We use only bounded utility functions in our work on risk management. The particular utility functions we use also have the desirable technical characteristic of optimal investment fractions being independent of absolute wealth level.

 

How much do you risk on a single trade? Do you have a formula you go by?

 

You shouldn’t plan to risk more than 2 percent on a trade. Although, of course, you could still lose more if the market gaps beyond your intended exit point.

On the subject of bet size, if you plot performance against position size, you get a graph that resembles one of those rightward-facing, high-foreheaded cartoon whales. The left side of the graph, corresponding to relatively small position size, is nearly linear; in this range an increase in trading size yields a proportionate increase in performance. But as you increase size beyond this range, the upward slope flattens out; this is because increasingly large drawdowns, which force you to trade smaller, inhibit your ability to come back after strings of losses. The theoretical optimum is reached right about where the whale’s blow-hole would be. To the right of this optimum, the graph plummets; an average position size only modestly larger than the theoretical optimum gives a negative performance.

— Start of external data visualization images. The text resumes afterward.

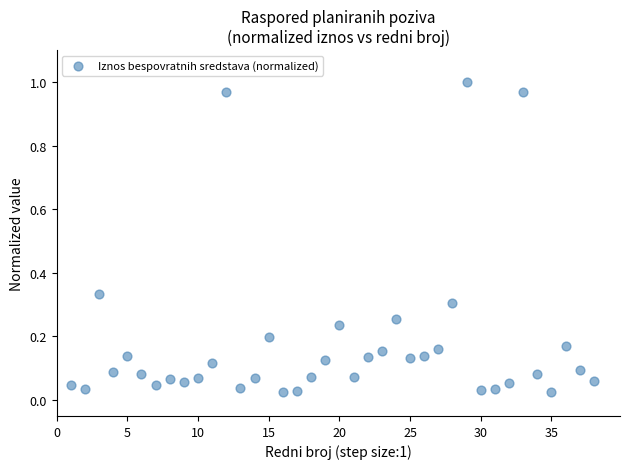

What is the range of X values (max minus min)?

37.0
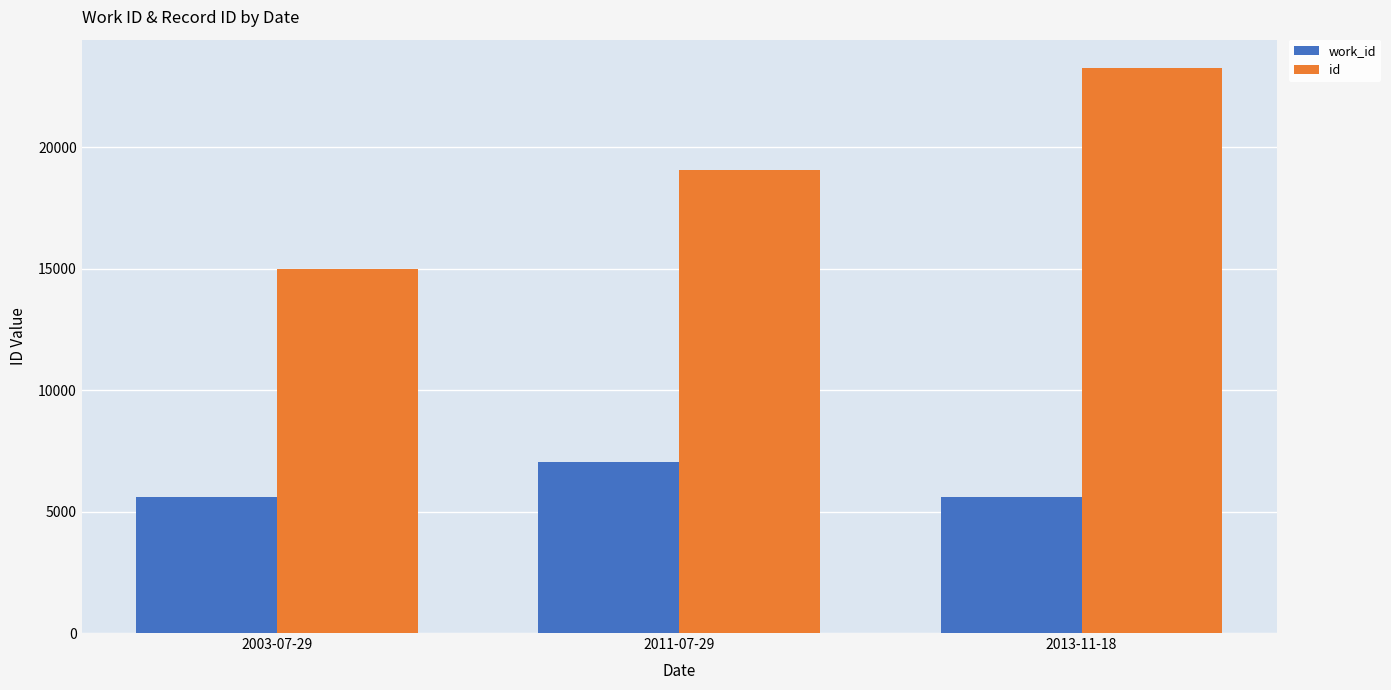

At which label is work_id closest to 6318?

2003-07-29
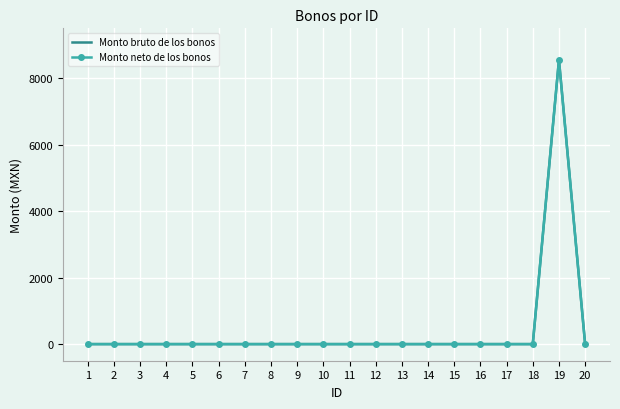

Reading right to left, transcribe all the data shown in this chart.

Monto bruto de los bonos: 0	8550	0	0	0	0	0	0	0	0	0	0	0	0	0	0	0	0	0	0
Monto neto de los bonos: 0	8550	0	0	0	0	0	0	0	0	0	0	0	0	0	0	0	0	0	0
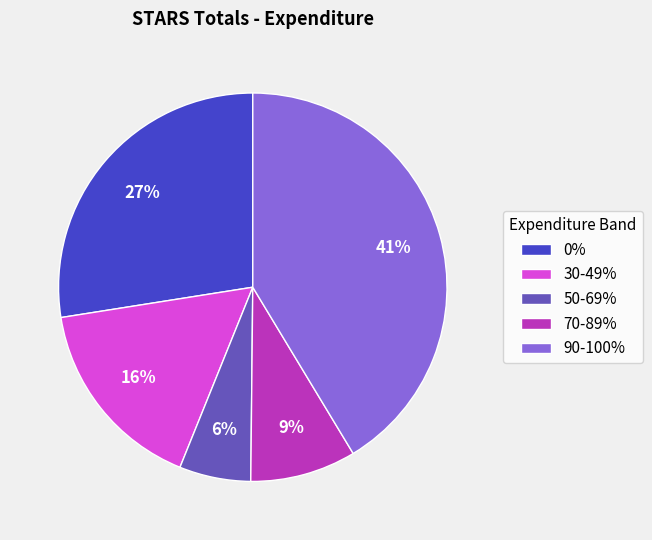

Is the sum of 30-49% and 0% greater than half?

No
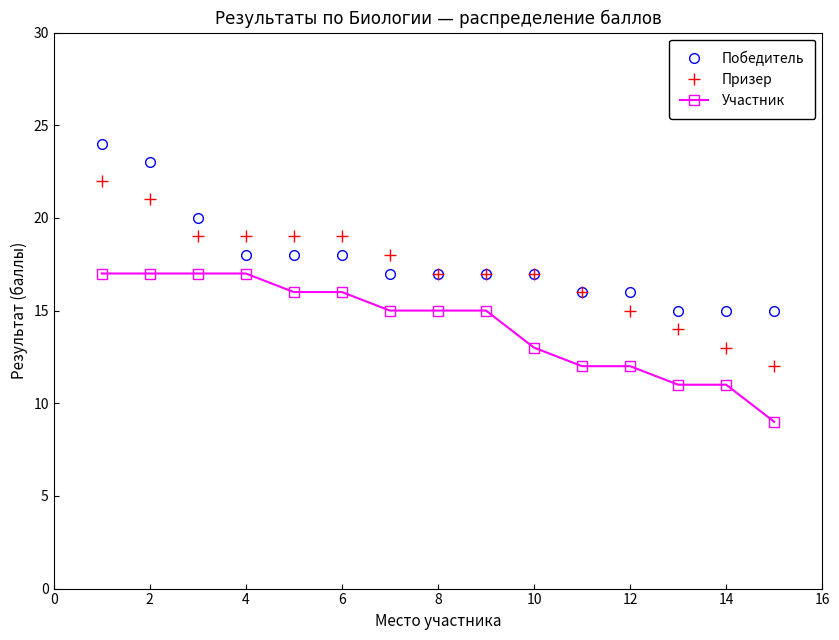

List the series in order of their peak value, lowest first.

Участник, Призер, Победитель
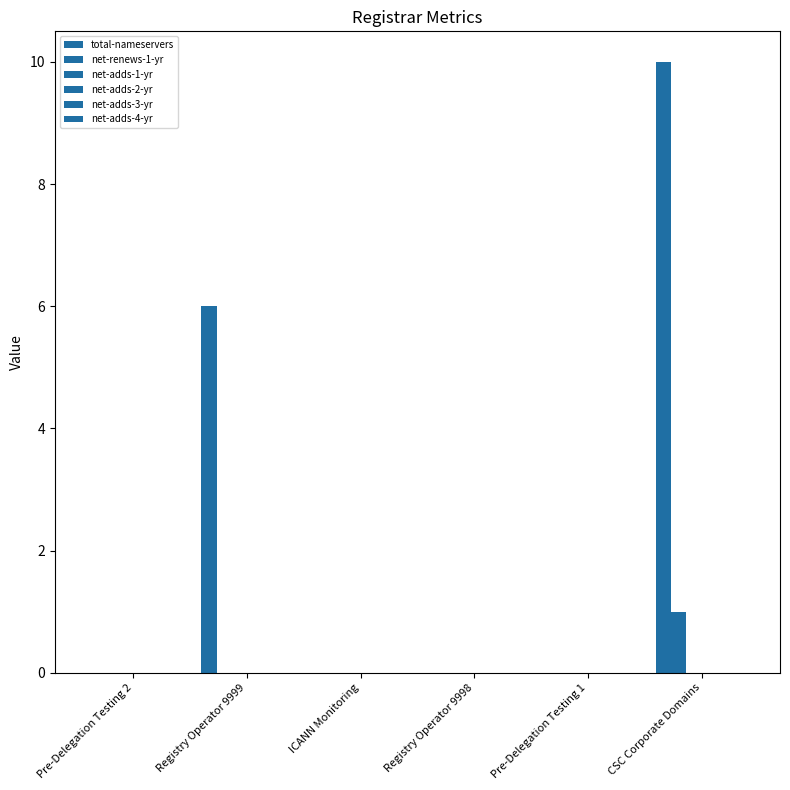

How many series are shown in this chart?

2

Trading size is one aspect you don’t want to optimize. The optimum comes just before the precipice. Instead, your trading size should lie at the high end of the range in which the graph is still nearly straight.

 

How important is intelligence in trading?

 

I haven’t seen much correlation between good trading and intelligence. Some outstanding traders are quite intelligent, but a few aren’t. Many outstandingly intelligent people are horrible traders. Average intelligence is enough. Beyond that, emotional makeup is more important

 

I assume you were probably involved in developing the systems that were taught to the Turtles. [See next chapter for background details.]

 

Yes, I was.

 

As I understand it, the catalyst for the Turtle training program was a disagreement between you and Richard Dennis as to whether successful trading could be taught.

 

Yes. I took the point of view that it simply couldn’t be taught. I argued that just because we could do it didn’t necessarily mean that we could teach it. I assumed that a trader added something that couldn’t be encapsulated in a mechanical program. I was proven wrong. The Turtle program proved to be an outstanding success. By and large, they learned to trade exceedingly well. The answer to the question of whether trading can be taught has to be an unqualified yes.

 

Do you believe that the systems that Dennis and you presented to the Turtles have degraded because there are now twenty new disciples using the same approaches?

 

With hundreds of millions under management, if they were still trading the same way it’s hard to see how that could fail to be true. However, it’s difficult to say to what extent the Turtles are still trading the same system. I would assume many of them are doing things differently now.

 

If trading can be taught, can it be taught to anyone with reasonable intelligence?

 

Anyone with average intelligence can learn to trade. This is not rocket science. However, it’s much easier to learn what you should do in trading than to do it. Good systems tend to violate normal human tendencies. Of the people who can learn the basics, only a small percentage will be successful traders.

If a betting game among a certain number of participants is played long enough, eventually one player will have all the money. If there is any skill involved, it will accelerate the process of concentrating all the stakes in a few hands. Something like this happens in the market. There is a persistent overall tendency for equity to flow from the many to the few. In the long run, the majority loses. The implication for the trader is that to win you have to act like the minority. If you bring normal human habits and tendencies to trading, you’ll gravitate toward the majority and inevitably lose.